(DOCUMENT EXTRACT)
════════════════════
Jo Williams (Keizer, Oregon)
“ Do their memories make them feel......”. I recall often a line from an old TV series “The sadness of a happy time” . This is what I feel when an odd aroma hits me out of nowhere. Thanks for this ....acknowledgment of- commonality.
Cristina (Atlanta)
Thank you, Sofija. You have brought back so many memories just by reading your beautiful essay. For my husband, who is Italian, it's the smell of a new book. Whenever he walks into a bookstore, before he picks out the book he will eventually buy, he will leaf through several, and fan its pages through his thumb as he inhales the slight breeze this action creates. I watch him sometimes as he closes his eyes and smiles. "What are you doing?" I asked half alarmed the first time I saw him do this. "Remembering my childhood in Italy".
rms (SoCal)
Wonderful, yes. Grew up in Southern California's San Fernando Valley ("the" Valley) but now live just a mountain range over, in the San Gabriel Valley. The smell of mowed grass, orange blossoms, the smell you smell before it rains (more and more rare, it seems). The smell of coffee brewing (which is rare now, given that no one uses a percolator anymore). All of those take me home.
InTheMiddle (McLean, VA)
Thank you for writing this. A beautiful story.
felixfelix (Spokane)
I was born in Seattle and our family later moved to the dry, inland part of the state. My grandparents continued to live in Seattle and we would visit them at holiday times, which were some of our happiest. For days after we got back from a visit to them, I would inhale the slightly mildewy, Seattle scent that lingered on suitcases and clothes to prolong that happy feeling.
DMcDonald_Tweet (Wichita, KS USA)
One of my most vivid Proustian memory triggers come from my early years as a farm kid - the smell of new-mown hay. It always conjures up mixed and complicated feelings. It has a pleasant odor associated with the summer season, but it also brings with it memories of much toil in the hot sun of mid-day. Later, while I was a young man serving in the Army, we were told that the nerve gas that could be deployed against us smelled just like new-mown hay, and that added another dimension to an already complicated smell-memory. This made me wonder, as I saw today's video footage of Syrian civilians killed by nerve gas, was their last sense experience in this life the smell of new-mown hay?
Kathy J (Boise)
When I was in 4th grade (1968) and my sister in kindergarten our parents pulled us from school for 7 weeks from October to December to travel Europe. One of the stops was to Bialogard, Poland to visit my fathers relatives. I remember sleeping in my great uncles very humble house on a true feather bed waking up one morning to the smell of pumpkin spice muffins baking in the kitchen. Now, every Autumn when the bakeries and coffee shops pump out pastries and hot drinks with pumpkin spice aroma I am immediately transported to that house in Poland filled with the most gracious hosts ever. I went back to Poland last April to reconnect with those Polish relatives and their offspring and shared my memory. They, too, reminisced about that very smell their matriarch provided for them when growing up. Generations, family and countries connected by one single smell. Lovely!
════════════════════
(SOURCE INFORMATION)
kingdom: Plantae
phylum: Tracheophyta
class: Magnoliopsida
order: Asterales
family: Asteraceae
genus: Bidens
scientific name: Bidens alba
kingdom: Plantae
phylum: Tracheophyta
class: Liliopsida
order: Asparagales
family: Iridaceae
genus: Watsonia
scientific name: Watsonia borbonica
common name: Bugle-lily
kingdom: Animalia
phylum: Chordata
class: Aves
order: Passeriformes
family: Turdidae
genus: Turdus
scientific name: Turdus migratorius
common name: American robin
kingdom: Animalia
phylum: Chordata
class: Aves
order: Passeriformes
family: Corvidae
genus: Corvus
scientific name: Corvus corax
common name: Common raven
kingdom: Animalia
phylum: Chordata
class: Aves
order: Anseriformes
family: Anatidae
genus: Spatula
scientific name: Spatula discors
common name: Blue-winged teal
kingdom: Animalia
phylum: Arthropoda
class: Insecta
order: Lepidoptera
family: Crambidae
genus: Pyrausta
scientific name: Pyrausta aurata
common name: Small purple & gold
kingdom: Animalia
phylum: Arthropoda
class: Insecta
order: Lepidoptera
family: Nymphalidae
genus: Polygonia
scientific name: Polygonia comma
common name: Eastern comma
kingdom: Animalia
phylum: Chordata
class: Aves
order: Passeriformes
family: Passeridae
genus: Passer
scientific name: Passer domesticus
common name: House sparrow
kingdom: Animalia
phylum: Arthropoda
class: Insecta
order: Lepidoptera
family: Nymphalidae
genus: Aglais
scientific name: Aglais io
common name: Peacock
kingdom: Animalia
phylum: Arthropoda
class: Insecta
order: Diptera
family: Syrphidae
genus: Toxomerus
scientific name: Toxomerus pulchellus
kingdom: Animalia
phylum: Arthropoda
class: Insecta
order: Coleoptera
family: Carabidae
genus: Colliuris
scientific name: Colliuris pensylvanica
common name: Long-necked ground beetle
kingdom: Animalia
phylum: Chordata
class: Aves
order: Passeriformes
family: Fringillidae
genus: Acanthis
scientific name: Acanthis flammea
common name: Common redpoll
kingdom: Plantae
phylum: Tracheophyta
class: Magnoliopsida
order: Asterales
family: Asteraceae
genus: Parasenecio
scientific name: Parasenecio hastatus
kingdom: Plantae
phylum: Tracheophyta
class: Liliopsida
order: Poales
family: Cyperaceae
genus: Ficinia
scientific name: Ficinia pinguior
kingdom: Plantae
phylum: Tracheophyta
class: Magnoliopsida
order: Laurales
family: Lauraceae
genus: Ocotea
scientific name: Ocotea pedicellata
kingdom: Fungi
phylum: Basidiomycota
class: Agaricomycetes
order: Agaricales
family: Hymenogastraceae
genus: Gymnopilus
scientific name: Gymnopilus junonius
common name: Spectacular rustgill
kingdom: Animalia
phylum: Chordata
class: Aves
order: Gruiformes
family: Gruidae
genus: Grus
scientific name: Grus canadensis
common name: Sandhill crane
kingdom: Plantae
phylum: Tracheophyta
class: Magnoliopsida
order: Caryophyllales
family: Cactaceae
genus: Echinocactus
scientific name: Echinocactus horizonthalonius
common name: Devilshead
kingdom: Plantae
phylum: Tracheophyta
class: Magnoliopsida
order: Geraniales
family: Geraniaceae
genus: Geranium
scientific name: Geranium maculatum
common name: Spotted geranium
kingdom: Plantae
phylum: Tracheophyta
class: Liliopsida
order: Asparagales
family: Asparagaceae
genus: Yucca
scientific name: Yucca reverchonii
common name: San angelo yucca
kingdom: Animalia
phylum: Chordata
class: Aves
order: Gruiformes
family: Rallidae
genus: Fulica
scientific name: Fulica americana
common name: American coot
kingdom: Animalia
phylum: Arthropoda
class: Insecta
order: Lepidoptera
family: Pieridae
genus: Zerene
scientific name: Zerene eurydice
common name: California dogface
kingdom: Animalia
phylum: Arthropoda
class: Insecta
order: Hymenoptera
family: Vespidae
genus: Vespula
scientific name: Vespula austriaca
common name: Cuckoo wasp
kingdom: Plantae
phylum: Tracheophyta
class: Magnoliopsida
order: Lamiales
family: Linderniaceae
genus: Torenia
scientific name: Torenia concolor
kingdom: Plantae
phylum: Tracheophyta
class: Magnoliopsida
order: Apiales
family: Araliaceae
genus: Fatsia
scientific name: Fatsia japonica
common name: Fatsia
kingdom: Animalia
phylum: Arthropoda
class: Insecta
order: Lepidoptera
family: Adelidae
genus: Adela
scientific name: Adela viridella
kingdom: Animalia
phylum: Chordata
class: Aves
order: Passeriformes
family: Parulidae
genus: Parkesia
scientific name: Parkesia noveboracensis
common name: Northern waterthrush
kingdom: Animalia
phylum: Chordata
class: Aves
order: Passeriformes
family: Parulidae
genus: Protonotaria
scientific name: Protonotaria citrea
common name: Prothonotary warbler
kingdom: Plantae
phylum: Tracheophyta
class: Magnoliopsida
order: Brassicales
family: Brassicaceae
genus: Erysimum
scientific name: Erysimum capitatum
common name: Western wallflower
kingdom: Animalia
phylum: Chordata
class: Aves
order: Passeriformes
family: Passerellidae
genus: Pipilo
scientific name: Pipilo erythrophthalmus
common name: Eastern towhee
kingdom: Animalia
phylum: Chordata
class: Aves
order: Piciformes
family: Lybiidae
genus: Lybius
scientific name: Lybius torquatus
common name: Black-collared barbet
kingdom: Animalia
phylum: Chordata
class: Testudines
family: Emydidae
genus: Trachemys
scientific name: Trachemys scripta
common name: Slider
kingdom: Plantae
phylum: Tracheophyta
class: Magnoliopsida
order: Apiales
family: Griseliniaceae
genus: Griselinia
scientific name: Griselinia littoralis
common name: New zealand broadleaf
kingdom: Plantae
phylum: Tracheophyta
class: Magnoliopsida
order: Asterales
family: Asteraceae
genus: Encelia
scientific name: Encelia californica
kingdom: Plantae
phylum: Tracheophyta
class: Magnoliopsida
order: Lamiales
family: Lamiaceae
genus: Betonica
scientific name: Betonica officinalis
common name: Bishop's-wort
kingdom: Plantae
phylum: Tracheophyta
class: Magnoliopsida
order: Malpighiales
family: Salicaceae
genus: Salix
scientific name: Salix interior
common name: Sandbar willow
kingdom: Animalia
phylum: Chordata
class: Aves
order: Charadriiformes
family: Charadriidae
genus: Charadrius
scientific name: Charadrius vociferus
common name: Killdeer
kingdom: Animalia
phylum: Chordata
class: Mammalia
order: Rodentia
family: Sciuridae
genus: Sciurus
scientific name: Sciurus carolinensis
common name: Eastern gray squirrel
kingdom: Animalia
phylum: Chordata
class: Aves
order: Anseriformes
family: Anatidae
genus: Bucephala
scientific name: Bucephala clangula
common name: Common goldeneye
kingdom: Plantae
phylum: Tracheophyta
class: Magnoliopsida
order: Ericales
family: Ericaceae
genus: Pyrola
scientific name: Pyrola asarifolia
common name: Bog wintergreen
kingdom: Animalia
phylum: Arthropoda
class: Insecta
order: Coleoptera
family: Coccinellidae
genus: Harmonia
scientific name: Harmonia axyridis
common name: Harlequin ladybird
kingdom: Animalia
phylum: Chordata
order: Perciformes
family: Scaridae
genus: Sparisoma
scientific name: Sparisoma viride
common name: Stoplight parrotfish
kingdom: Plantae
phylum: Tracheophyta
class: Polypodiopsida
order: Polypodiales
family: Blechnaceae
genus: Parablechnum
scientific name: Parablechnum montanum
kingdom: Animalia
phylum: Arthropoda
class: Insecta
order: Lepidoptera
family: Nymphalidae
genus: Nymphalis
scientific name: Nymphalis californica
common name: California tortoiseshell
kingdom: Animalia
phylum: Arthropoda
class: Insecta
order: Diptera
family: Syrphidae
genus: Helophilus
════════════════════
(ACTION ITEM A) Repeat the passage from the reader comments on smell and memory, starting with "rms (SoCal)" and going on through "that happy feeling.".
(ACTION ITEM B) In the reader comments on smell and memory, what smell takes Cristina's husband back to his childhood in Italy?

(WRITTEN RESPONSE A)
rms (SoCal)
Wonderful, yes. Grew up in Southern California's San Fernando Valley ("the" Valley) but now live just a mountain range over, in the San Gabriel Valley. The smell of mowed grass, orange blossoms, the smell you smell before it rains (more and more rare, it seems). The smell of coffee brewing (which is rare now, given that no one uses a percolator anymore). All of those take me home.
InTheMiddle (McLean, VA)
Thank you for writing this. A beautiful story.
felixfelix (Spokane)
I was born in Seattle and our family later moved to the dry, inland part of the state. My grandparents continued to live in Seattle and we would visit them at holiday times, which were some of our happiest. For days after we got back from a visit to them, I would inhale the slightly mildewy, Seattle scent that lingered on suitcases and clothes to prolong that happy feeling.

(WRITTEN RESPONSE B) The smell of a new book.